– Хватит нам на сегодня.
– Ну, он мне не нравится… – промямлил Фомин, и Тонкий мысленно с ним согласился. Хам старичок тот еще: на пацанов рявкнуть – ладно (тем более на таких, как Федоров и Фомин), но подстрекать во время драки да еще назвать Вуколову дурой… Она не простит!
– Мне тоже не нравится, – честно ответила Людка. – Но бить мы никого больше не будем. Стойте здесь, а лучше – зайдите в кафе, не раздражайте клиента. Я сейчас. – Она развернулась и пошла дальше по Арбату.

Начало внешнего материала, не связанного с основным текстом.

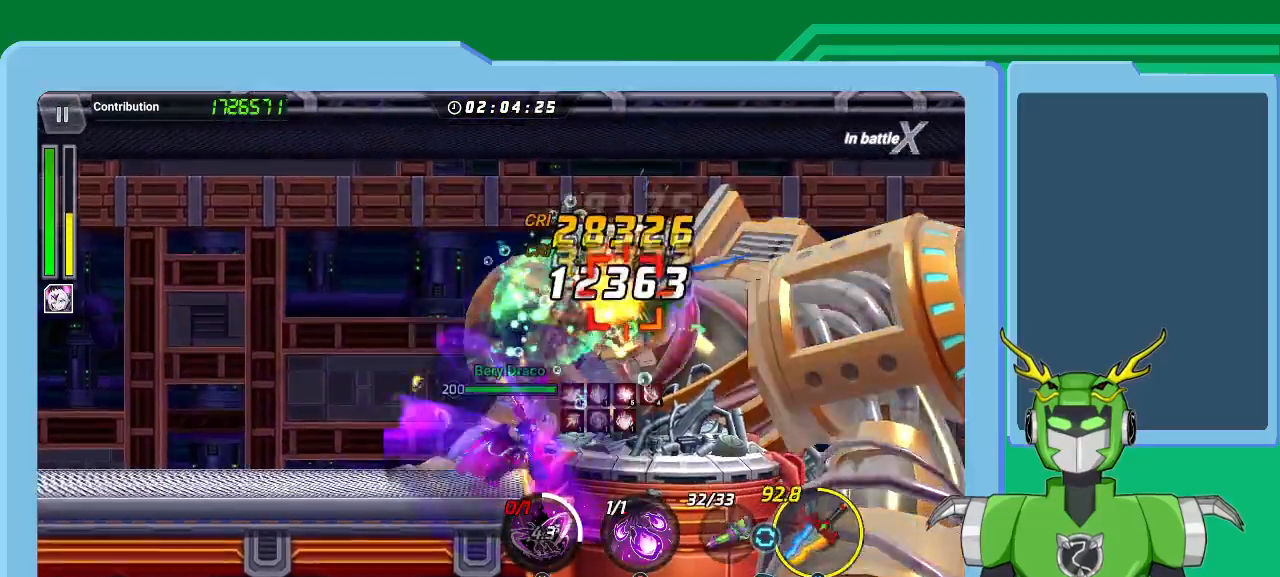
{"buttons": ["X", "R1"], "left_stick": "up-right", "right_stick": "center", "events": [[33, "L1", "up"], [33, "R1", "down"], [133, "L1", "down"], [133, "R1", "up"], [200, "L1", "up"], [200, "R1", "down"], [233, "R1", "up"], [267, "L1", "down"], [333, "R1", "down"], [367, "L1", "up"], [400, "R1", "up"], [433, "L1", "down"], [433, "R1", "down"], [500, "L1", "up"]]}
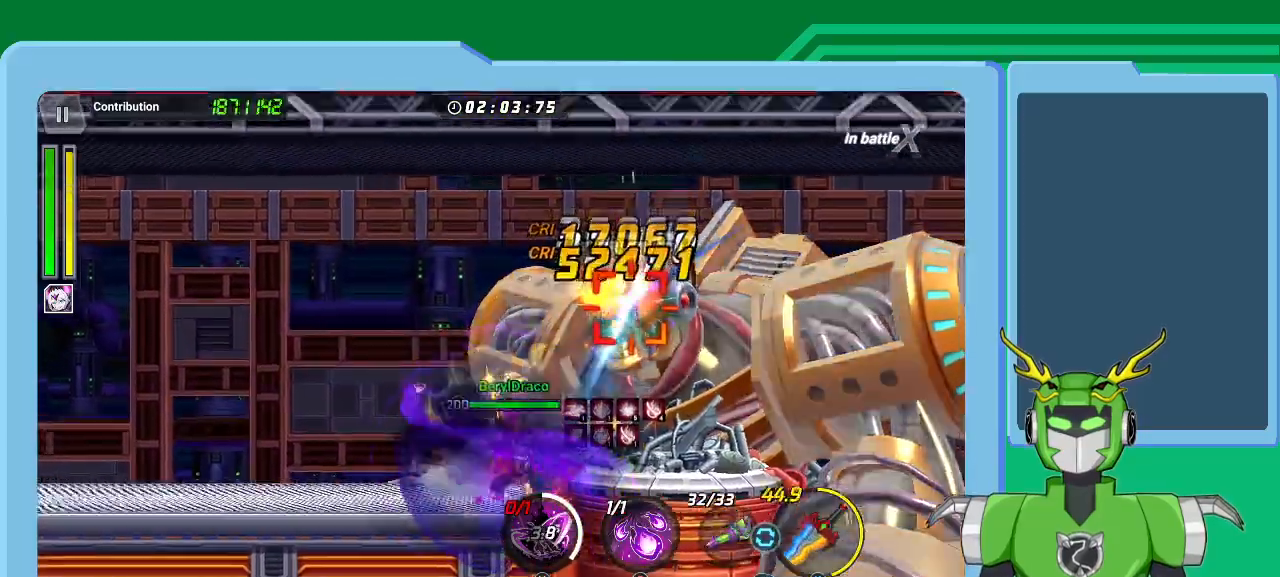
{"buttons": ["X"], "left_stick": "up-right", "right_stick": "center", "events": [[33, "R1", "up"], [100, "L1", "down"], [100, "R1", "down"], [167, "L1", "up"], [167, "R1", "up"], [233, "L1", "down"], [233, "R1", "down"], [300, "L1", "up"], [300, "R1", "up"], [367, "L1", "down"], [367, "R1", "down"], [467, "R1", "up"], [500, "L1", "up"]]}
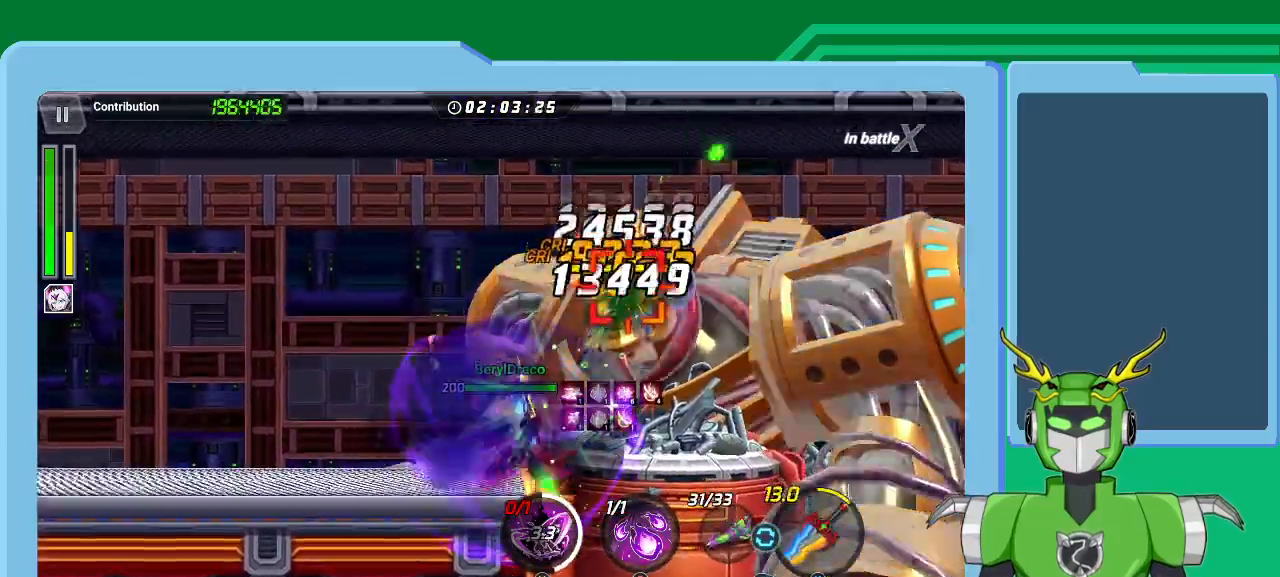
{"buttons": ["X"], "left_stick": "up-right", "right_stick": "center", "events": []}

Сашка молча взял парней за плечи и повел в кафе. Столик у окна не заняли, и надо было спешить, чтобы не лишать себя зрелища. Войдя в кафе, Федоров и Фомин рванули к столику и уставились в окно, как в театре. Тонкому хватило терпения дойти до прилавка, взять себе фруктового чая… Место он занял вовремя, только сел и увидел: Вуколова возвращается, неся в руках сетку с чем-то желтым.
– О! Она че, в него яблоками будет кидать? – удивился Фомин.
Тонкий хлебнул чаю (кислятина!) и поправил:
– Лимонами. Не будет, я ее знаю.
Вуколова и правда не собиралась ничем кидаться. Она встала напротив саксофониста и спокойно слушала музыку. Саксофонист играл. Повесив сетку на руку, Людка достала один лимон, вытащила из кармана перочинный ножик и принялась этот лимон чистить. Саксофонист играл. Людка чистила: аккуратно, «цветочком», разделила на дольки.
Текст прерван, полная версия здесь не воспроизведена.